EXTRACT -
....

Primary school mornings began with similar laps of the school to encourage fitness and focus. I felt self-conscious from the age of five because I was slower than everyone else. That frustrated people. I’d missed the nonexistent class about how to run, but everyone else just seemed to know anyway.
Harsh feedback came from kids who were more focused on my clumsy attempts during an athletics carnival than on their own progress. “It was so funny watching you trying to run,” a boy loudly announced as the jeering crowd gathered. It stung more than the bruises I’d copped while attempting to clear the hurdles. I fired back: “Not as funny as watching you try to read.” Everyone gasped – I had gone too far. Cruelty is only acceptable when related to size or lack of sporting ability.
The experience of sport as hellscape doesn’t just apply to clumsy kids who resemble Winnie the Pooh. I spoke with Scott Comber, a personal trainer who first discovered a love of physicality and training as an adult, then ran a gym for six years.

....

RECORDS PROVIDED -
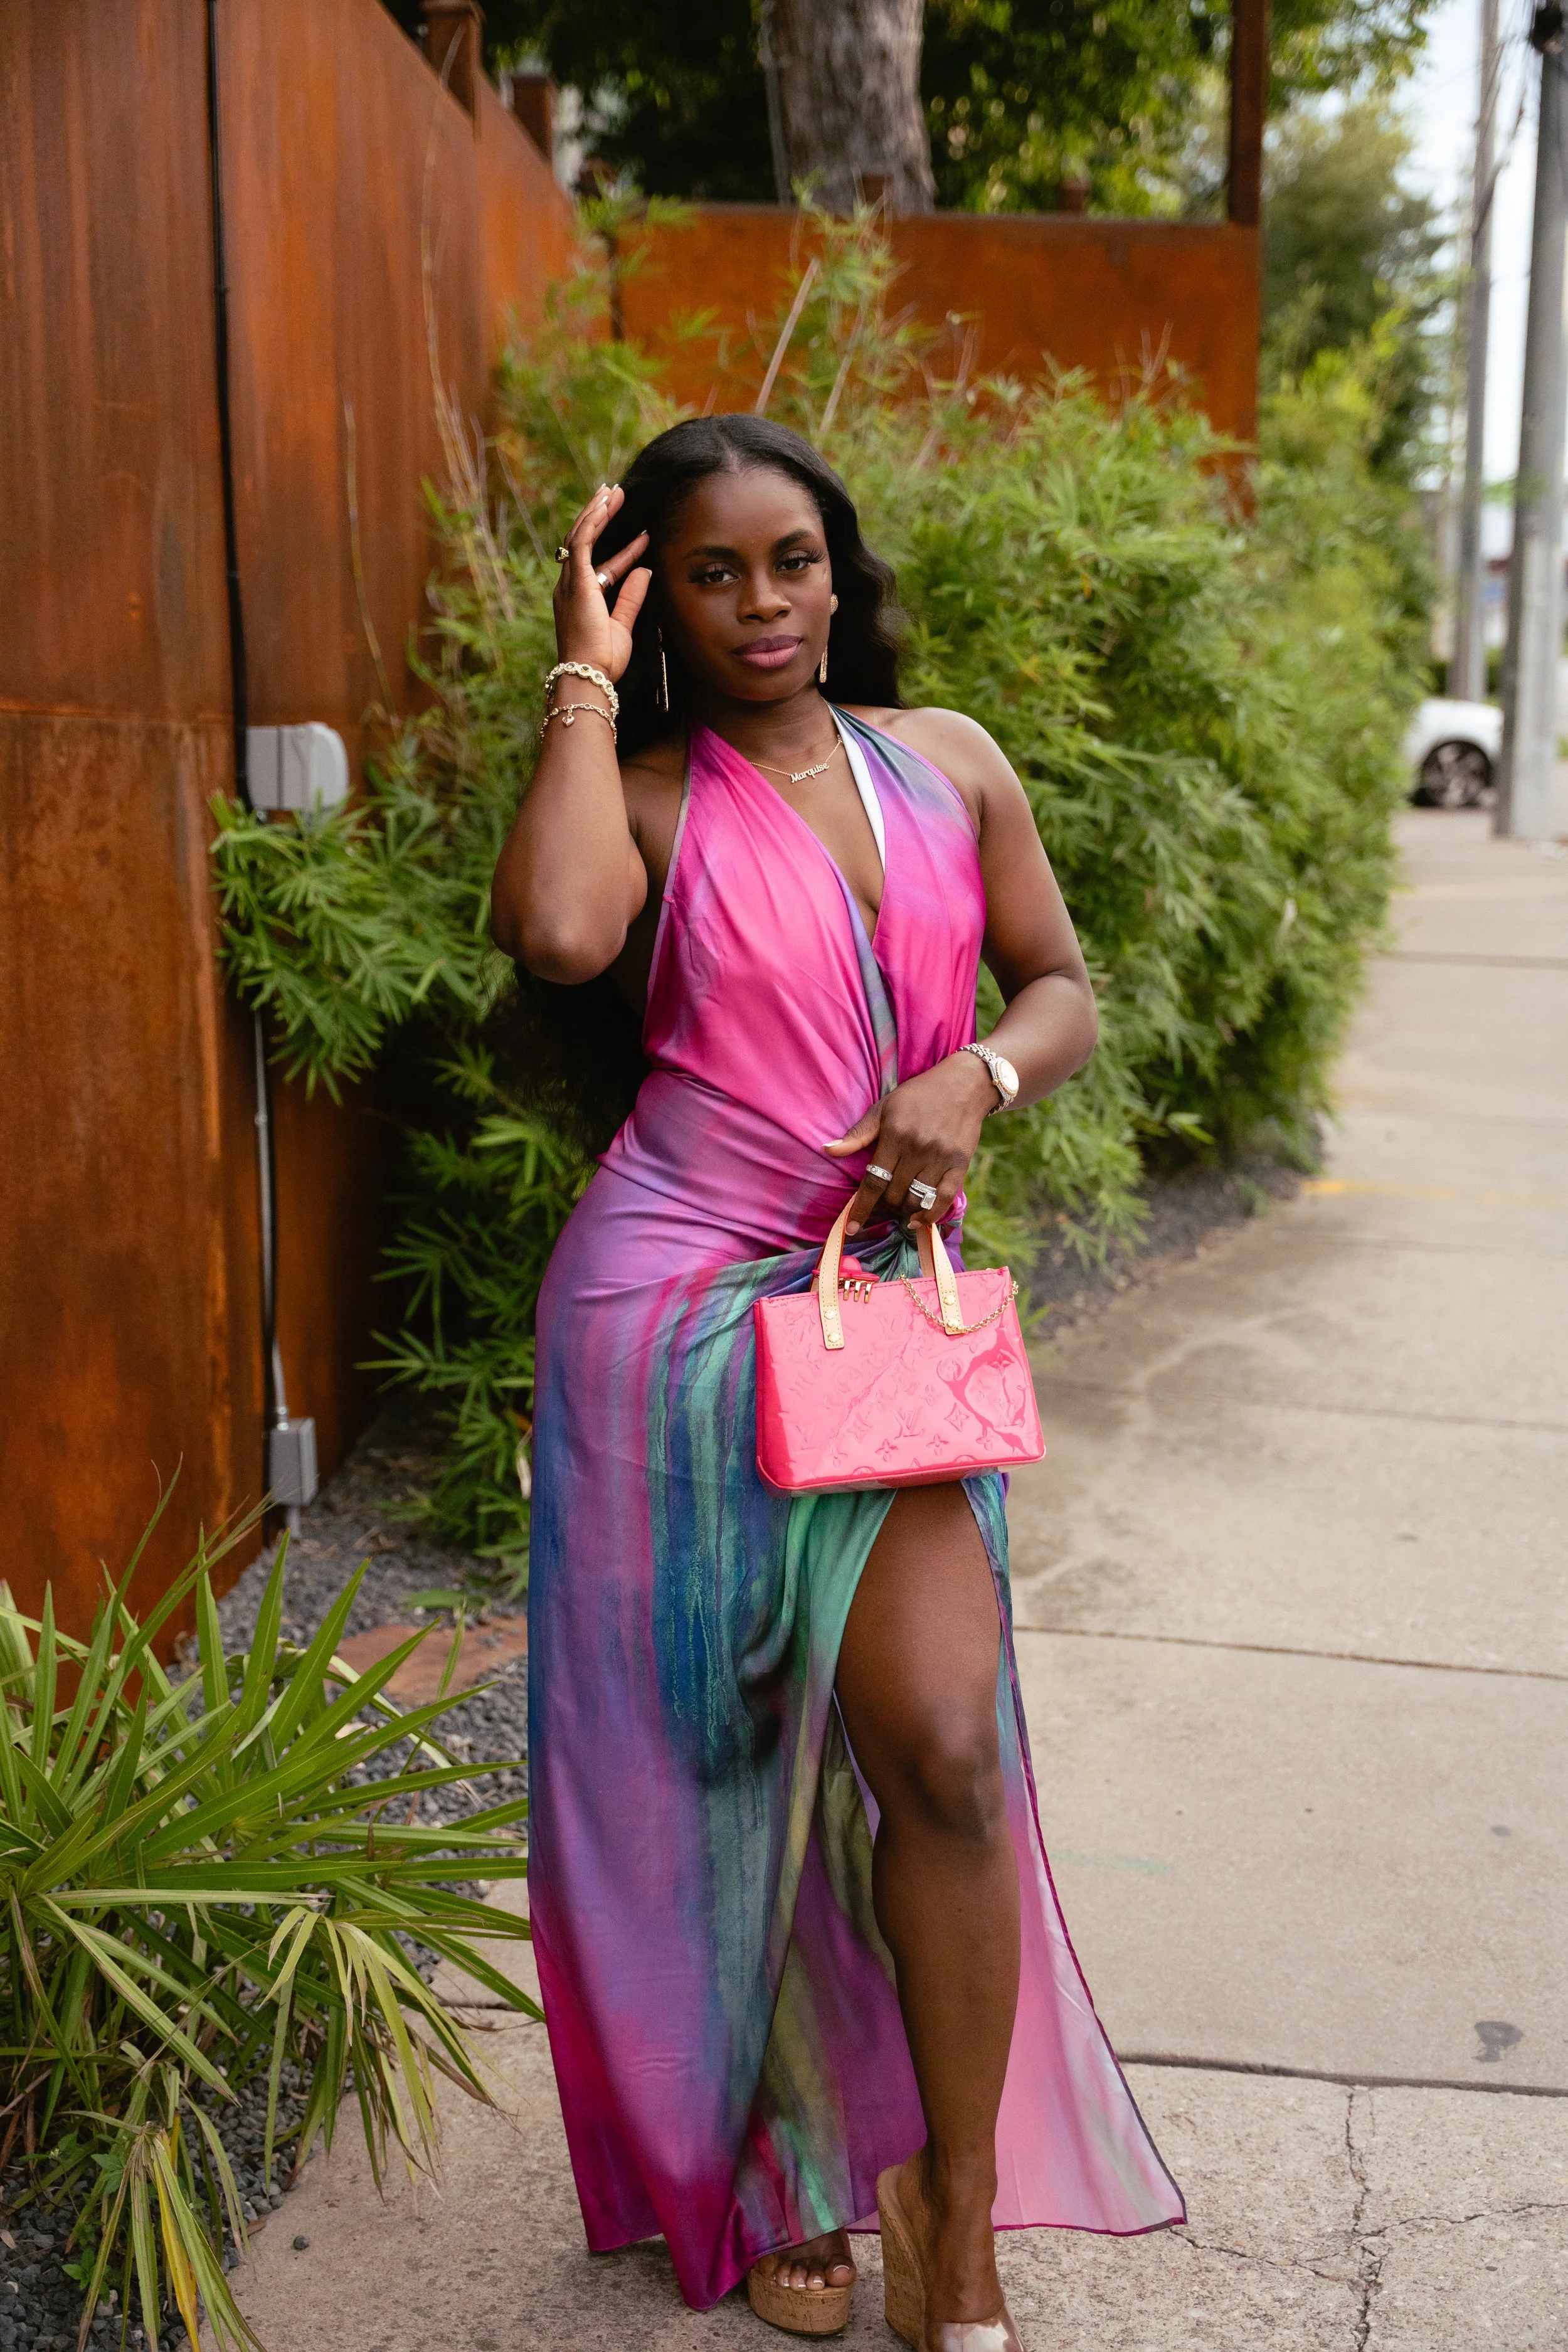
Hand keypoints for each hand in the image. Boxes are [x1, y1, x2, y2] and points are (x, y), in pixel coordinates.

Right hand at [553, 483, 650, 680]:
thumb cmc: (603, 660)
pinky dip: (593, 521)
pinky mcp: (576, 580)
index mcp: (581, 599)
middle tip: (612, 495)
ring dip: (596, 511)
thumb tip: (645, 571)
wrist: (588, 673)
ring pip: (579, 535)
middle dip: (598, 517)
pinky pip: (582, 542)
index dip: (623, 551)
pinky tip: (605, 505)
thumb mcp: (623, 625)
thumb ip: (632, 597)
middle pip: (582, 542)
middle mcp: (571, 586)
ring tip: (610, 491)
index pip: (602, 566)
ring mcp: (570, 582)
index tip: (644, 537)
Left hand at [824, 1053, 995, 1233]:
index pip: (873, 1181)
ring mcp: (940, 1157)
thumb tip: (828, 1150)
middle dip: (885, 1203)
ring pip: (916, 1199)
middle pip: (894, 1194)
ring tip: (902, 1205)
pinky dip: (930, 1215)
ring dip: (905, 1210)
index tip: (851, 1229)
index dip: (861, 1208)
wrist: (964, 1084)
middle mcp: (918, 1148)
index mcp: (895, 1135)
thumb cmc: (918, 1095)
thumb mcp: (884, 1108)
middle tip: (886, 1197)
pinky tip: (918, 1221)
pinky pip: (944, 1199)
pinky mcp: (960, 1164)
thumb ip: (858, 1133)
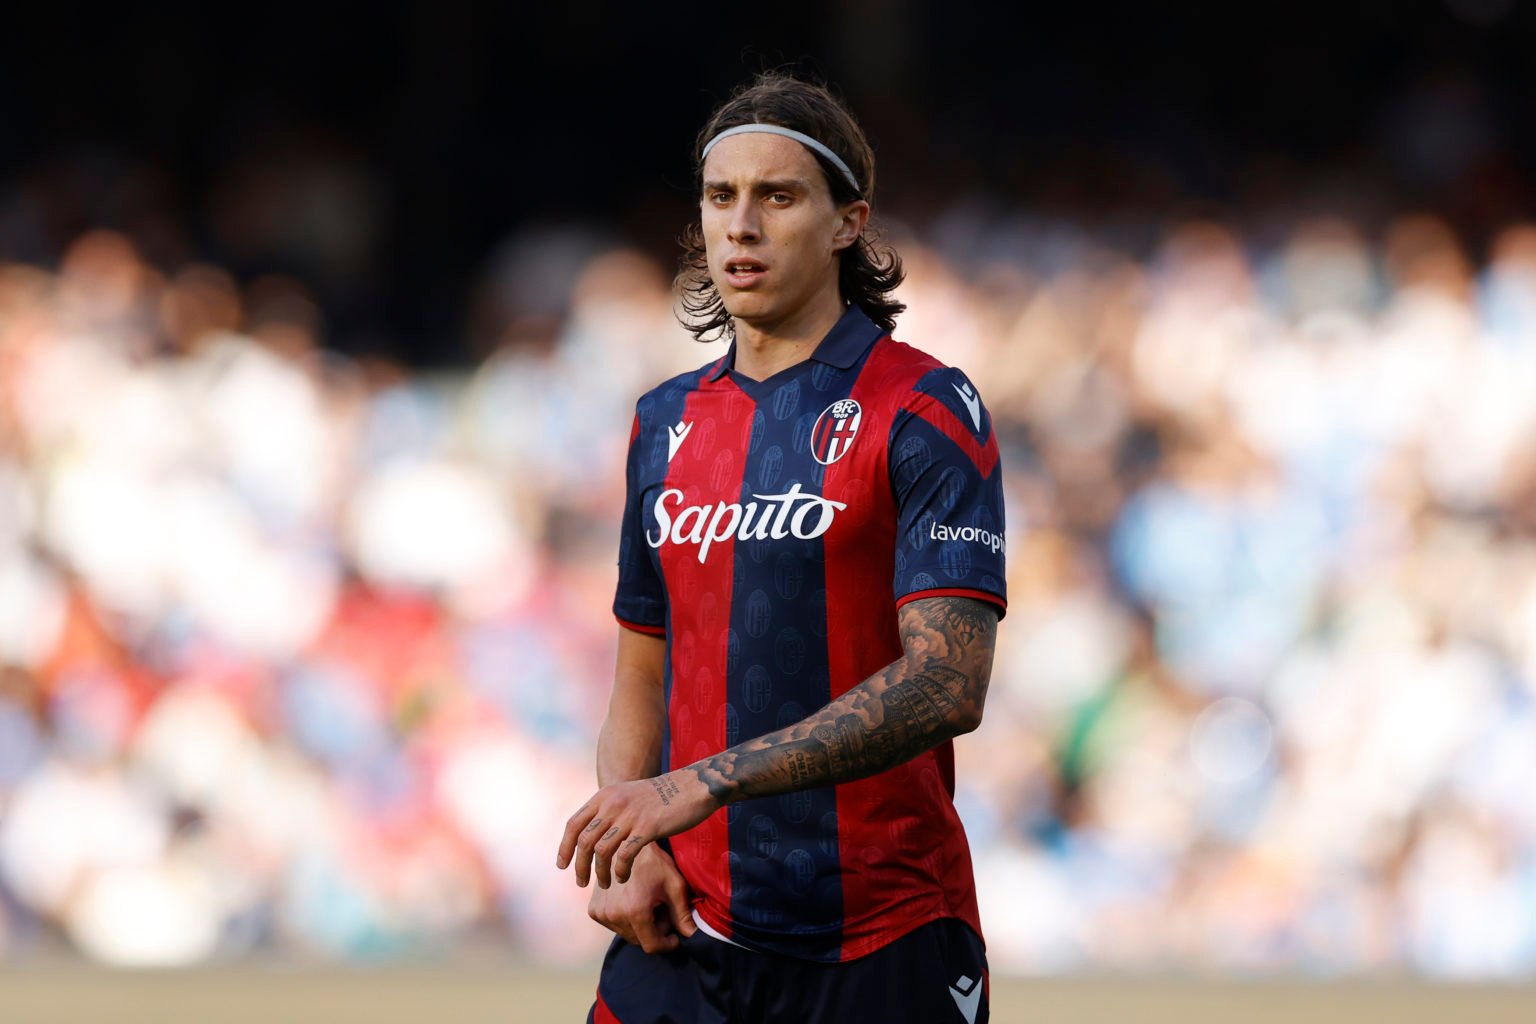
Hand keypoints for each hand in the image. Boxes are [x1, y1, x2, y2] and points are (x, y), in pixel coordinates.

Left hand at [556, 769, 717, 887]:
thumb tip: (594, 832)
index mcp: (605, 796)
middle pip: (584, 841)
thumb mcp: (629, 795)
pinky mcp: (647, 827)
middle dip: (579, 866)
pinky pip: (625, 855)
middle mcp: (612, 803)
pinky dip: (620, 870)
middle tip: (580, 882)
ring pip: (602, 851)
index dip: (564, 847)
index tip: (562, 865)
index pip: (574, 824)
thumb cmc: (663, 795)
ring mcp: (629, 815)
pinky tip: (623, 878)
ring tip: (606, 884)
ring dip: (600, 872)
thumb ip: (610, 810)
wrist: (693, 786)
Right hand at [586, 843, 697, 952]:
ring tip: (649, 903)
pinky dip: (626, 920)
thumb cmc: (654, 861)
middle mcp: (614, 916)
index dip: (666, 944)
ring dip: (640, 926)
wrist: (625, 842)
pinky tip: (634, 900)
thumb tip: (693, 936)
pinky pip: (614, 925)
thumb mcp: (674, 886)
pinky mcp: (593, 910)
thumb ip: (683, 914)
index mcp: (635, 912)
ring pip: (627, 934)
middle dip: (654, 932)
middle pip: (639, 941)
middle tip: (663, 911)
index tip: (675, 936)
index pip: (651, 946)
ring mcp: (601, 914)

....

EXERCISE INSTRUCTIONS -
• a. Answer these questions from the passage on school sport:
(i) From what age did the narrator feel self-conscious?
(ii) What did the narrator say in reply to the boy at the athletics carnival?
(iii) For how many years did Scott Comber run a gym?
• b. Reproduce the stretch of the passage on school sport from "Primary school mornings" through "to know anyway.".

ANSWERS FOR EACH ITEM -
• a.
(i) From the age of five.
(ii) "Not as funny as watching you try to read."
(iii) Six years.

• b.
Primary school mornings began with similar laps of the school to encourage fitness and focus. I felt self-conscious from the age of five because I was slower than everyone else. That frustrated people. I’d missed the nonexistent class about how to run, but everyone else just seemed to know anyway.